*** EXERCISE PASSAGE ***

By Larry Cooley [email protected] and Jonathan Papoulidis jpapouli@WorldVision.org

By 2030, an estimated 80% of the world’s extreme poor will live in “fragile states” where global conflict is increasingly concentrated and vulnerability to natural disaster and climate change is on the rise. Actions to achieve the Sustainable Development Goals (SDGs) in these volatile contexts cannot simply focus on mobilizing resources to sustainably meet basic needs and drive down poverty. Instead, the focus must be on a triple bottom line: mobilize resources, manage risks and address the root causes of fragility. Scaling approaches are instrumental to meeting this triple bot- tom line because they help address four major challenges in fragile contexts: compromised development pathways through governments and markets, under- lying grievances in most service delivery operations, higher contextual risks and crisis, and greater dependence on external resources and piecemeal, one-off aid assistance.

We argue that scaling helps overcome piecemeal aid and compromised development pathways by providing an often missing “organizing framework” for mobilizing and blending diverse partner resources, solving collective action problems and gaining popular support and political authorization. MSI’s is among the most widely disseminated and systematic scaling frameworks (see graphic).

*** End of EXERCISE PASSAGE ***
*** DATASET ***

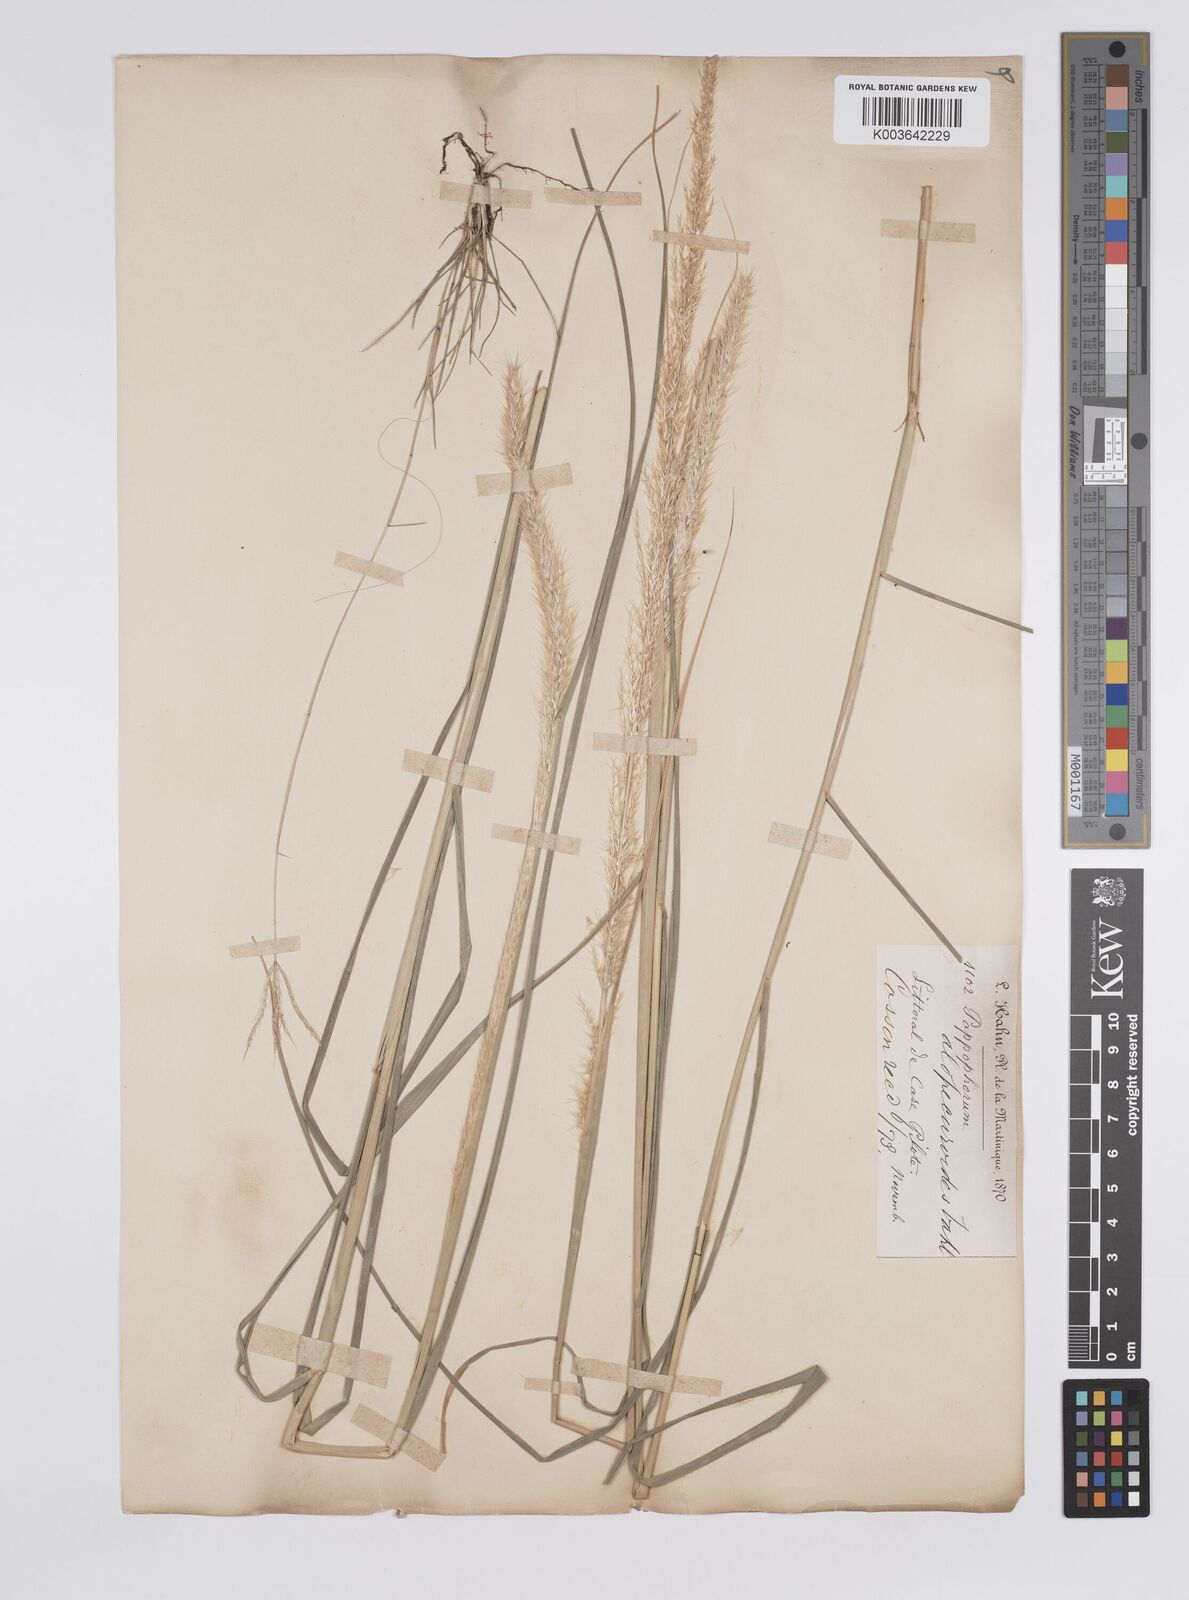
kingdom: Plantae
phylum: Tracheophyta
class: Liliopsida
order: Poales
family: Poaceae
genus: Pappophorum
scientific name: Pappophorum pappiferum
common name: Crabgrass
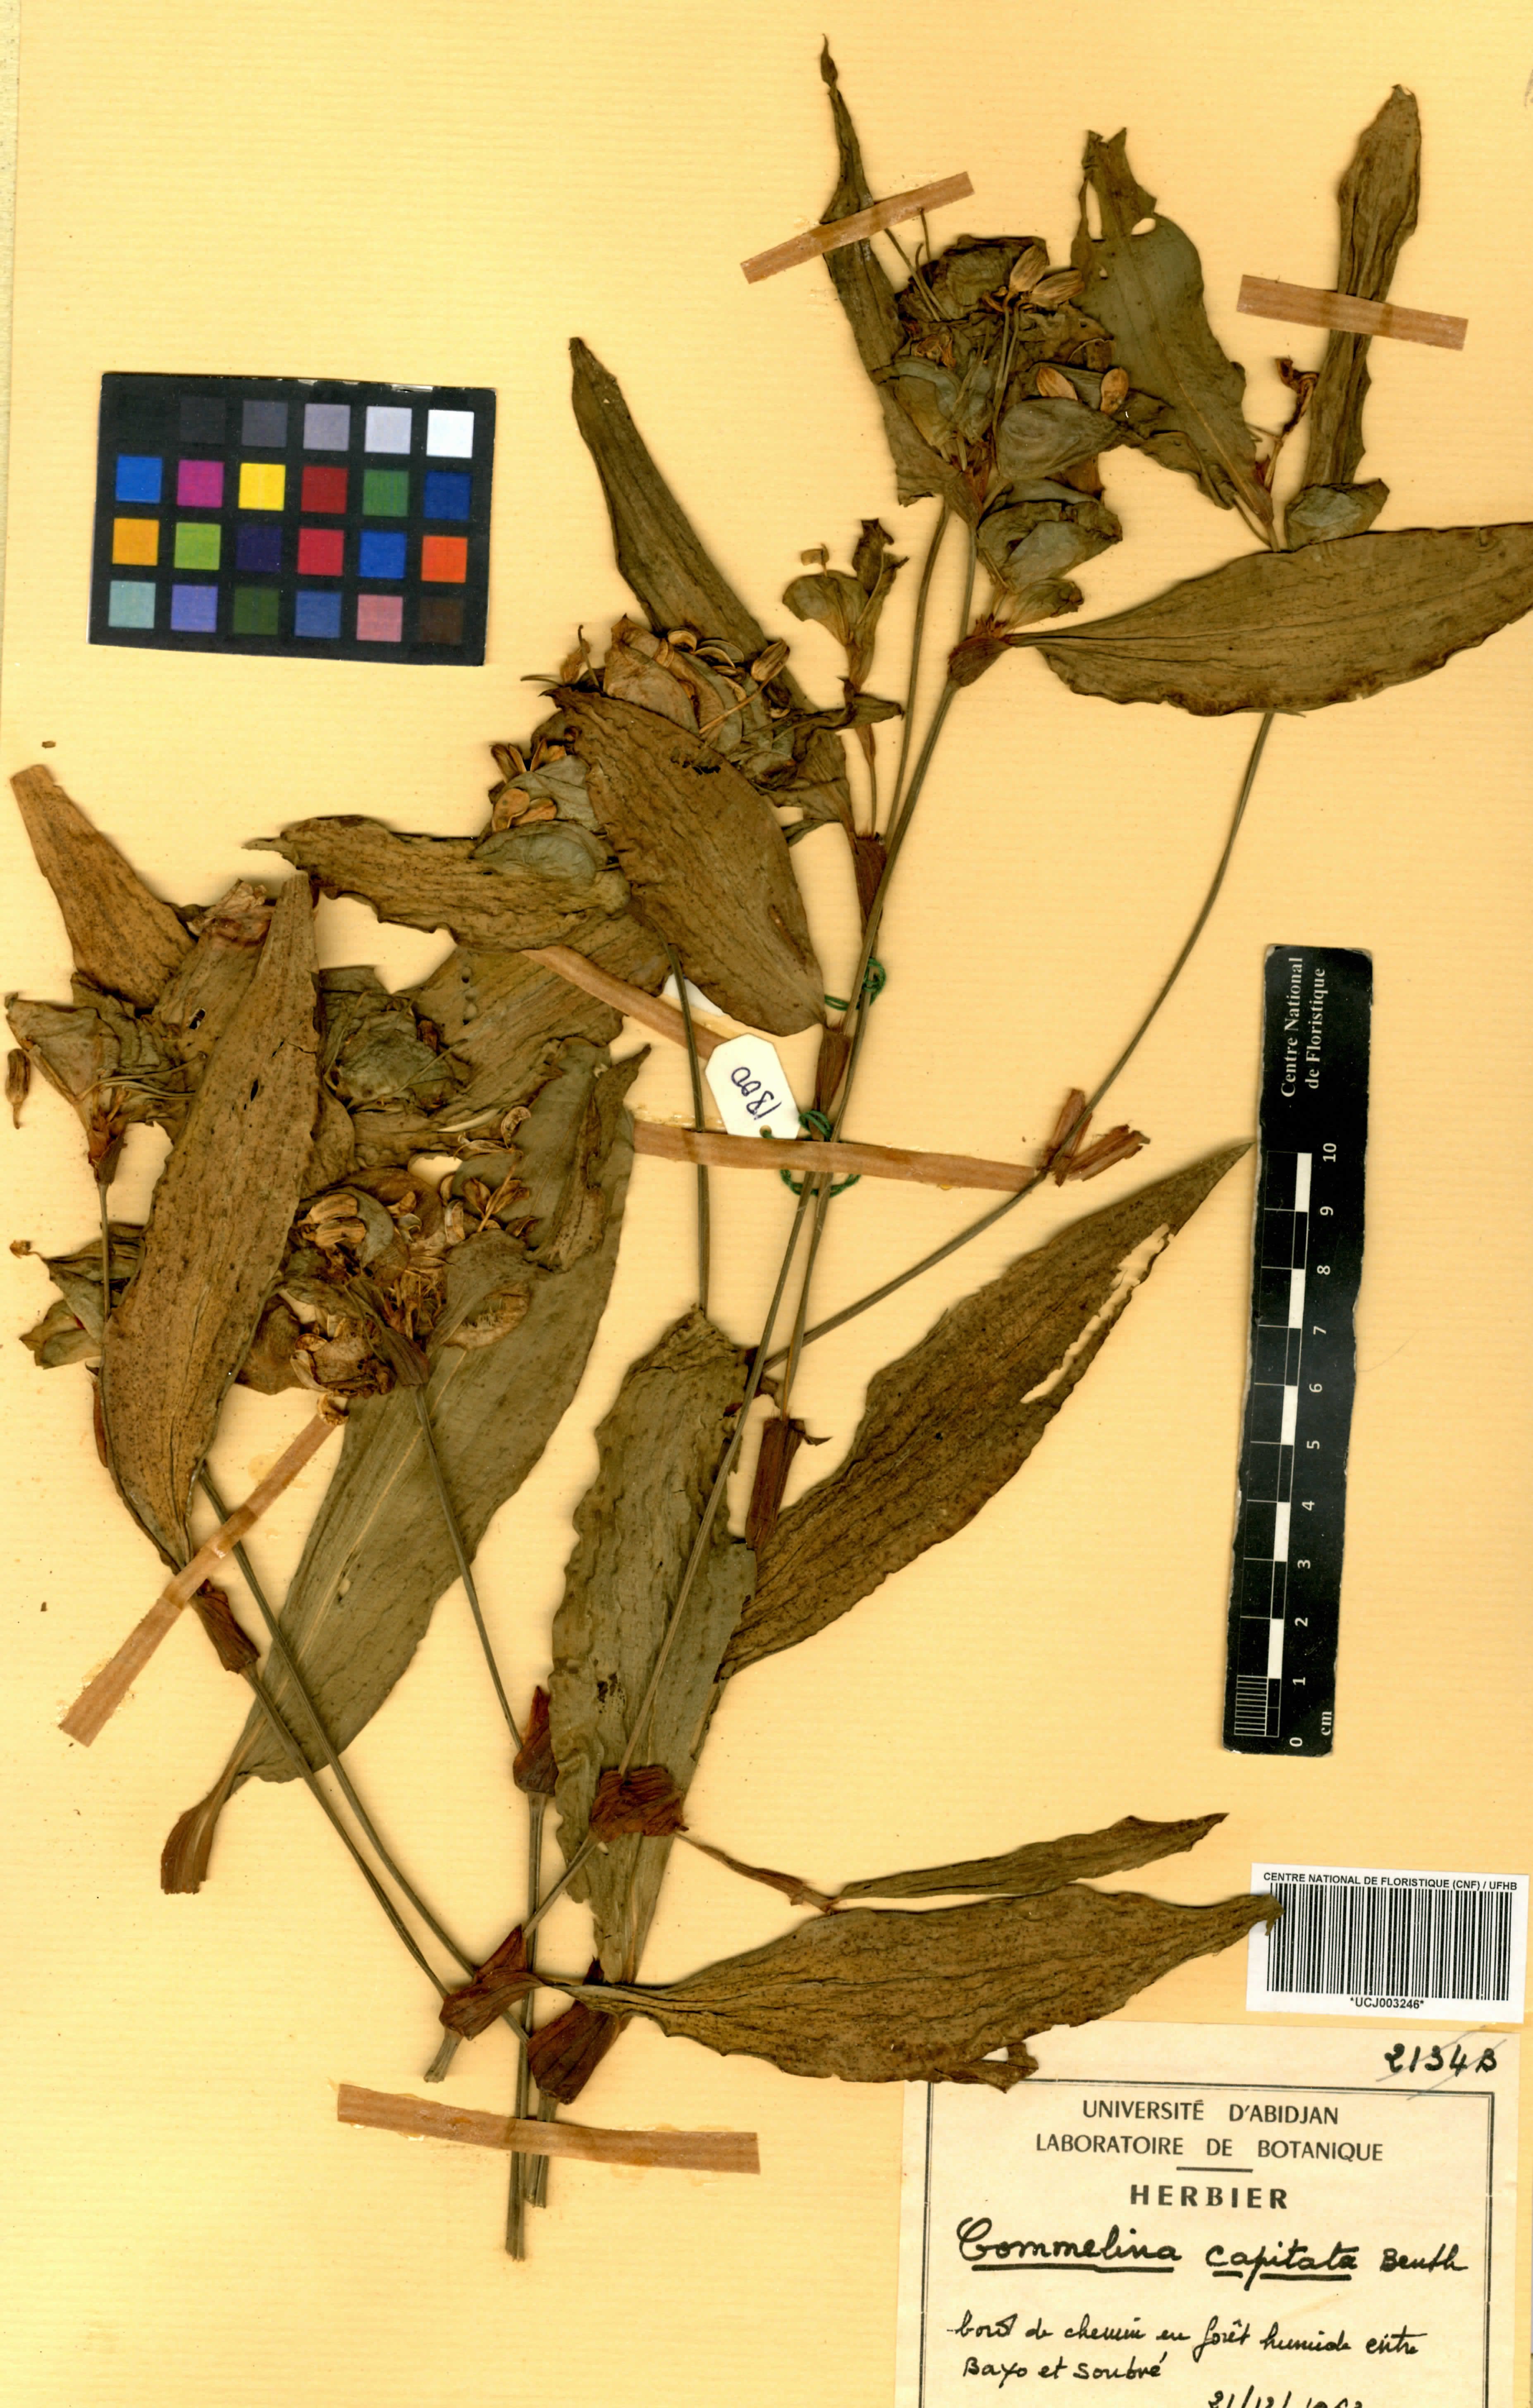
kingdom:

*** End of DATASET ***
*** DATASET ***

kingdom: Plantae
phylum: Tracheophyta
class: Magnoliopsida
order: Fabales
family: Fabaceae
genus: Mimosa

*** End of DATASET ***
*** DATASET ***

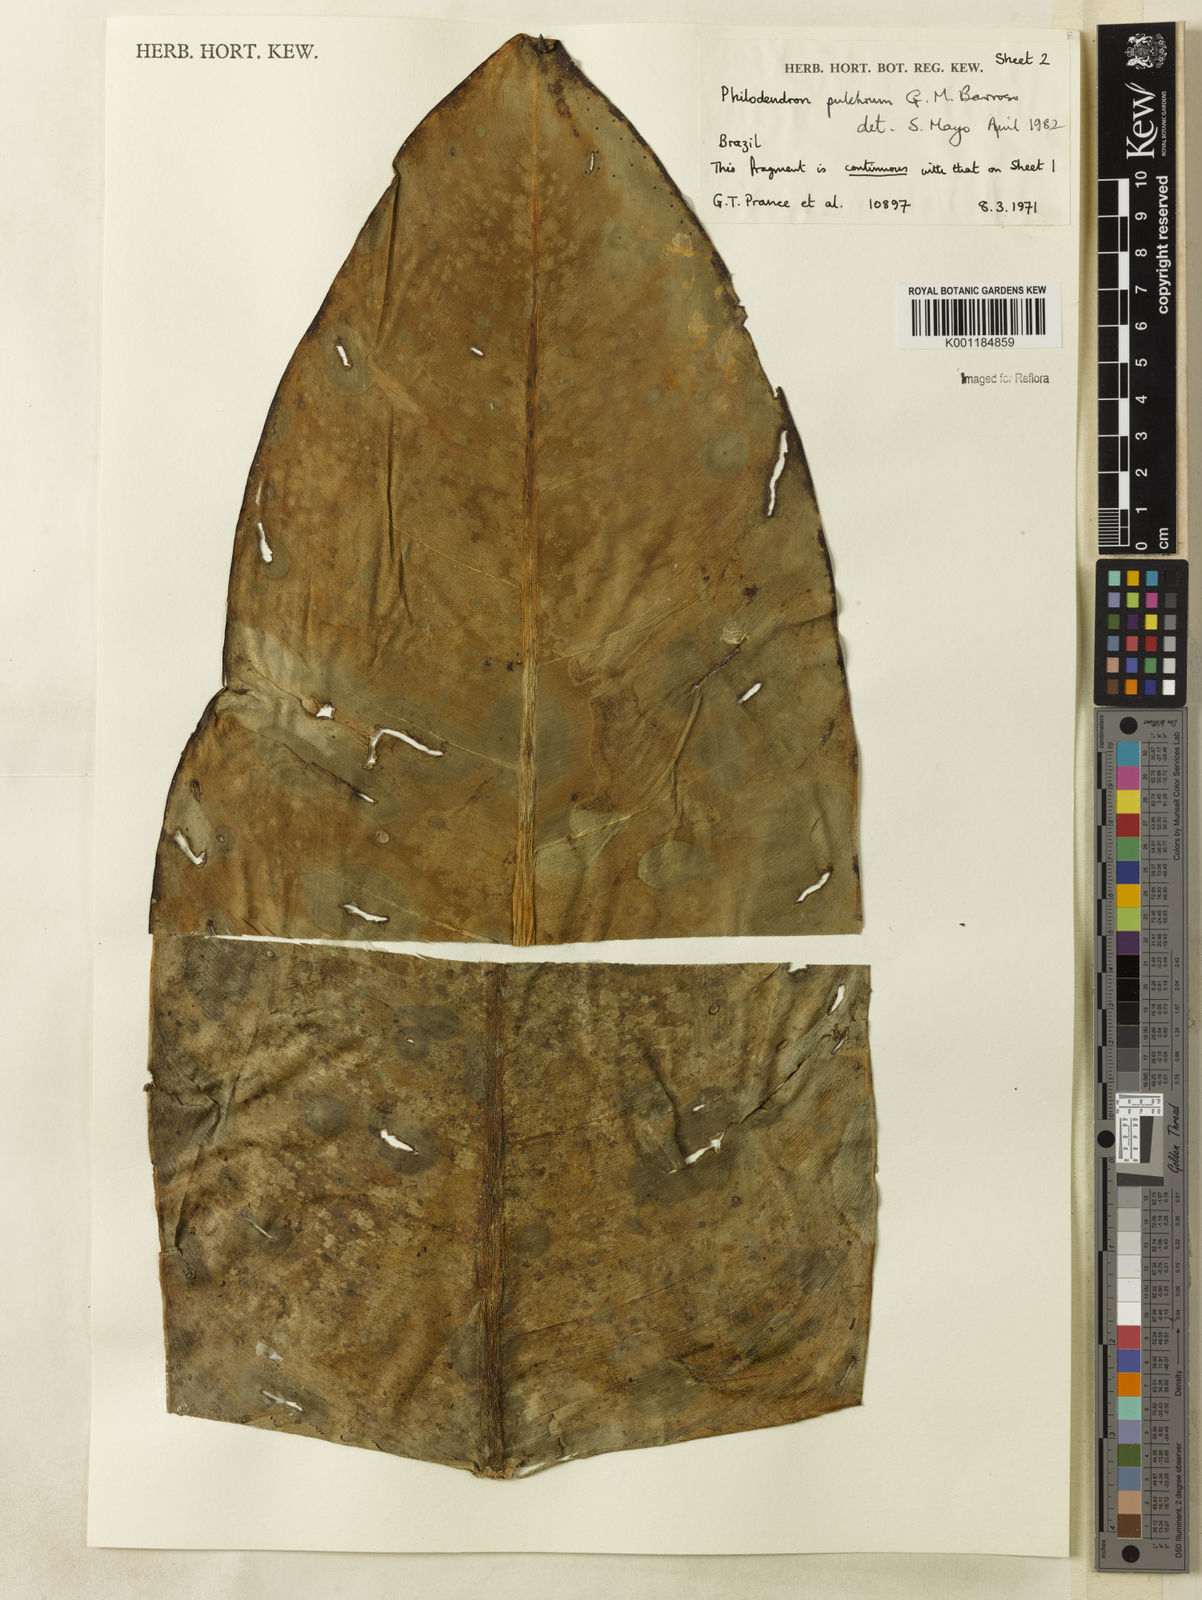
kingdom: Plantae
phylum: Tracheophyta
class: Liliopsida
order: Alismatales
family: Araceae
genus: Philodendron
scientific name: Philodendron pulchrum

*** End of DATASET ***

• **ACTIVITIES**
1. Summarize the passage on scaling in fragile states in two sentences.
2. Carry on the passage on scaling in fragile states from its final sentence.

• **RESPONSES**
1. With an estimated 80% of the world's extreme poor expected to live in fragile states by 2030, efforts toward the Sustainable Development Goals there must aim at a triple bottom line of mobilizing resources, managing risks and addressing the root causes of fragility. Scaling approaches help meet this goal by tackling four major challenges in such contexts, and by providing an organizing framework for blending partner resources, solving collective action problems and gaining popular support and political authorization.

2.
In especially fragile contexts, we find that scaling “ecosystems” are invaluable for meeting development outcomes. These ecosystems are the product of hybrid platforms for scaling which blend the capacities and resources of formal and informal institutions, as well as international partners. Afghanistan’s basic package for health services and the “wave-sequence” approach pioneered by USAID and partners in Uganda, Gaza, Russia and Afghanistan show what scaling “ecosystems” can accomplish in difficult contexts.

Scaling offers a special inroad into better dealing with risks of complex crises and addressing root causes from broken social contracts, weak institutions and societal divisions. It can do this by leveraging its organizing framework and the creation of scaling ecosystems to strengthen “social capital”. Social capital builds self-help systems and relationships within communities (bonding), pools capacities and mends divisions across communities (bridging) and raises cooperation, dialogue, legitimacy and accountability between communities and formal institutions (linking). Critically, social capital only works fully when bonding, bridging and linking activities are done together, in other words, at scale. It can cause harm if pursued separately—such a “linking” activities which strengthen clientism and hinder inclusive development and dialogue within and across communities.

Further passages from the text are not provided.